First coerce the DTM into the format needed for training.

# store full DTM as a matrix
x_train <- train_dtm %>%
  select(-bclass, -.id) %>%
  as.matrix()

Now configure a model with one hidden layer having 10 units. Notice that the architecture can be defined by one sequence of pipes rather than stepwise as before.

model <- keras_model_sequential(input_shape = ncol(x_train)) %>%
  layer_dense(10) %>%
  layer_dense(1) %>%
  layer_activation(activation = 'sigmoid')

summary(model)
Model: "sequential_1"
________________________________________________________________________________
 Layer (type)                       Output Shape                    Param #     
================================================================================
 dense_2 (Dense)                    (None, 10)                      176540      
 dense_1 (Dense)                    (None, 1)                       11          
 activation_1 (Activation)          (None, 1)                       0           
================================================================================
Total params: 176,551
Trainable params: 176,551
Non-trainable params: 0
________________________________________________________________________________

Notice the number of parameters. (Does this match your expectation?) Configure the model:

model %>%
  compile(
    loss = 'binary_crossentropy',
    optimizer = optimizer_sgd(),
    metrics = 'binary_accuracy'
  )

And finally, train:

history <- model %>%
  fit(x = x_train,
      y = y_train,
      epochs = 50)

plot(history)

Notice that even after 50 epochs the results are still quite poor. As mentioned in class, the choice of optimization method can have a big impact on the quality of estimates. If we train the model instead using Adam, good accuracy is achieved after just a few epochs:

# change the optimizer
model %>%
  compile(
    loss = 'binary_crossentropy',
    optimizer = 'adam',
    metrics = 'binary_accuracy'
  )

# re-train
history <- model %>%
  fit(x = x_train,
      y = y_train,
      epochs = 10)

plot(history)

Validation data

Often training data are sub-partitioned into training and ‘validation’ sets. The validation set can be used to provide a soft estimate of accuracy during training.
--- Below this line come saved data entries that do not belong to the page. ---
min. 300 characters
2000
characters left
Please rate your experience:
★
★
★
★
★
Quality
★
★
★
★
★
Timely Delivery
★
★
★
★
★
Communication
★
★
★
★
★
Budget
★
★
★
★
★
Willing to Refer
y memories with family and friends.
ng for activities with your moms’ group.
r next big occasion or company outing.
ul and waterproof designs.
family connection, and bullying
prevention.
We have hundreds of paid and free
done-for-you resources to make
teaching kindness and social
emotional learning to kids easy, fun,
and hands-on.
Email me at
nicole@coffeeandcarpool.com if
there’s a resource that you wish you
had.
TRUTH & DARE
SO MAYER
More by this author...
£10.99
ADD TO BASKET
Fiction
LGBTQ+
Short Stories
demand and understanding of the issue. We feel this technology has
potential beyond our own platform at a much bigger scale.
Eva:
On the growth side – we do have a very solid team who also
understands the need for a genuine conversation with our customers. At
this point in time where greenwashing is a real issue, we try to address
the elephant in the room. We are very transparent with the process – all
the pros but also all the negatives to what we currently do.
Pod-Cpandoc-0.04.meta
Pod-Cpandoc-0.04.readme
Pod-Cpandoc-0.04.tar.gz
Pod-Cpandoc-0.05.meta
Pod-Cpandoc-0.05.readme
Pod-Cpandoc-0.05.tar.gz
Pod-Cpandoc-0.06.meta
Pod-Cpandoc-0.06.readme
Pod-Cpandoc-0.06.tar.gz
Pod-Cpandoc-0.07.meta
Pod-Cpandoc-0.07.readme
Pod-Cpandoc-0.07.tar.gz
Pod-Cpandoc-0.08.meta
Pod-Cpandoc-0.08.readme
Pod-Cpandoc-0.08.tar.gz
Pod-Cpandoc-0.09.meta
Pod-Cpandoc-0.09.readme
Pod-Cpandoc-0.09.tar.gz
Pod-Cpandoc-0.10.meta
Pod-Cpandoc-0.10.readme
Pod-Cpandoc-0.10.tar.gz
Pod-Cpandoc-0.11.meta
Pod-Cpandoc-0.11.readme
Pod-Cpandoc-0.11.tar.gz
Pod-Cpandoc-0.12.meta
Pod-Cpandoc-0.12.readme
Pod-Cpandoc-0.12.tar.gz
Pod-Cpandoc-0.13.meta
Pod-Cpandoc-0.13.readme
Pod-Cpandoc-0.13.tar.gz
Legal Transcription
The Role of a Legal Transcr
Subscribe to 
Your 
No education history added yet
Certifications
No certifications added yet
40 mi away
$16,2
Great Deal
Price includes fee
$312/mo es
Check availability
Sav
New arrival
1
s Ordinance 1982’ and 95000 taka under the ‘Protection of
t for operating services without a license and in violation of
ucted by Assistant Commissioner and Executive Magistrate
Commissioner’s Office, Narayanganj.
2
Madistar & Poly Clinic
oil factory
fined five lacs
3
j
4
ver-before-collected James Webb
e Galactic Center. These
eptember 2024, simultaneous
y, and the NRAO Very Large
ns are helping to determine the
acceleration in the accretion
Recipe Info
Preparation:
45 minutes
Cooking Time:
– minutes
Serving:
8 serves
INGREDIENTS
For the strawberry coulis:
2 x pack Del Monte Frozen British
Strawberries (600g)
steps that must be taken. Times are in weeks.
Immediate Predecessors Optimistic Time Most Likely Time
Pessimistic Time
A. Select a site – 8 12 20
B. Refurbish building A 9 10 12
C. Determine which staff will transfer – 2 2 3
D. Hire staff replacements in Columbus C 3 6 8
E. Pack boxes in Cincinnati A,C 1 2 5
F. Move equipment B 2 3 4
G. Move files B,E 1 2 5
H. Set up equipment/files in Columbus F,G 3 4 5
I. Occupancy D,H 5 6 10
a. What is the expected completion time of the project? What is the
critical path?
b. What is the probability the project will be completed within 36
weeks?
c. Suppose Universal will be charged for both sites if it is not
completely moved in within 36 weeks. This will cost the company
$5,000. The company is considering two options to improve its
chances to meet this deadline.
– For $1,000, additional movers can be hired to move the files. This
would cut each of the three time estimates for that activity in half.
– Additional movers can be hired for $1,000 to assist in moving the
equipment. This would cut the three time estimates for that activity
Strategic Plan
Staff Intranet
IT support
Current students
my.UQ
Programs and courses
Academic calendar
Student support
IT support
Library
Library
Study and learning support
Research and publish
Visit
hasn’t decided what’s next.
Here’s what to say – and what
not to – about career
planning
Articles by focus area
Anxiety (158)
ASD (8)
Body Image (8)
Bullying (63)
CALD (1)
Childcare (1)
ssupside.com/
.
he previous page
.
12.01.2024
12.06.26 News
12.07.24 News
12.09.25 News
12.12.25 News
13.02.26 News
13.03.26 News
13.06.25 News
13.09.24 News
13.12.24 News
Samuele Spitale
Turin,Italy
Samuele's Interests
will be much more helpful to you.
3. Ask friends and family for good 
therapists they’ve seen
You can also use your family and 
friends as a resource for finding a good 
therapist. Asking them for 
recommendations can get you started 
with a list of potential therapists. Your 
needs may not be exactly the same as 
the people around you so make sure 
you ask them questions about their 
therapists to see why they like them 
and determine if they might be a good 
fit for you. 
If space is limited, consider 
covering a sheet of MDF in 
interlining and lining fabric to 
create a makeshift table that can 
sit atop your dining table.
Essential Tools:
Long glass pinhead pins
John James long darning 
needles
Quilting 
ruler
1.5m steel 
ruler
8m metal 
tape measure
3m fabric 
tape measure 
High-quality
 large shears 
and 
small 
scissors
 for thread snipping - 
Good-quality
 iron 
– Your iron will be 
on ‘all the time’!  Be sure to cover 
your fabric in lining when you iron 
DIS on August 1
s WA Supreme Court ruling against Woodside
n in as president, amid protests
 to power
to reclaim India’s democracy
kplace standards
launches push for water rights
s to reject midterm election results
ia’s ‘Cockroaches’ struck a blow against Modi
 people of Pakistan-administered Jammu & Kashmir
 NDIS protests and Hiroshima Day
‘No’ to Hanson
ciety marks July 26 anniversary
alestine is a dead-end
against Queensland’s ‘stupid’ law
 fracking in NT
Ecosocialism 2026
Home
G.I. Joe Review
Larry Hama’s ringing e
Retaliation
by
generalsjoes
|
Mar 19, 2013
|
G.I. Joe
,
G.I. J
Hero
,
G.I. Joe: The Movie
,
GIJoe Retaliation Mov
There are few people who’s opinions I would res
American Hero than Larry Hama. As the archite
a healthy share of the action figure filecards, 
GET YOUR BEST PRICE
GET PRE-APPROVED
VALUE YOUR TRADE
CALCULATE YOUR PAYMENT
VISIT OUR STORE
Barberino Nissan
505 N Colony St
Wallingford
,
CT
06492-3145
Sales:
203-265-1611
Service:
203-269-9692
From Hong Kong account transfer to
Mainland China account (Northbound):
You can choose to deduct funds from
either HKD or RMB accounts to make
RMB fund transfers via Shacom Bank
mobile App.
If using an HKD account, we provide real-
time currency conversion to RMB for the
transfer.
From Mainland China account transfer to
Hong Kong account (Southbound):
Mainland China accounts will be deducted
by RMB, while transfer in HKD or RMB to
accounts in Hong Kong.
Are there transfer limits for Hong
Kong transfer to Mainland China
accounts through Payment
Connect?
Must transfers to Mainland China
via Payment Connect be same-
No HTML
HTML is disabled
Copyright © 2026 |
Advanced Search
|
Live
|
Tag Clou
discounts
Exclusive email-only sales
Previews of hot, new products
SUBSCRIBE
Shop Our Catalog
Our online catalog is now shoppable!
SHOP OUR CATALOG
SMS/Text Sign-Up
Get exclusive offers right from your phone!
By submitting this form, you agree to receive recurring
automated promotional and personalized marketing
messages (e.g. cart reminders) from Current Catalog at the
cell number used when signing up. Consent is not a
This provides one strategy to avoid overfitting – the practitioner should only train as long as validation accuracy continues to increase.

Keras makes that easy by supplying an extra argument to fit(). The code chunk below trains for longer and uses 20% of the training data for validation. You should see that the training accuracy gets quite high, but the validation accuracy plateaus around 80%.

# redefine model
model <- keras_model_sequential(input_shape = ncol(x_train)) %>%
  layer_dense(10) %>%
  layer_dense(1) %>%
  layer_activation(activation = 'sigmoid')

model %>%
  compile(
    loss = 'binary_crossentropy',
    optimizer = 'adam',
    metrics = 'binary_accuracy'
  )

# train with validation split
history <- model %>%
  fit(x = x_train,
      y = y_train,
      epochs = 20,
      validation_split = 0.2)

plot(history)

Action

Compute predictions from your trained network on the test partition. Estimate the predictive accuracy. Is it any better than what we managed with principal component regression in class?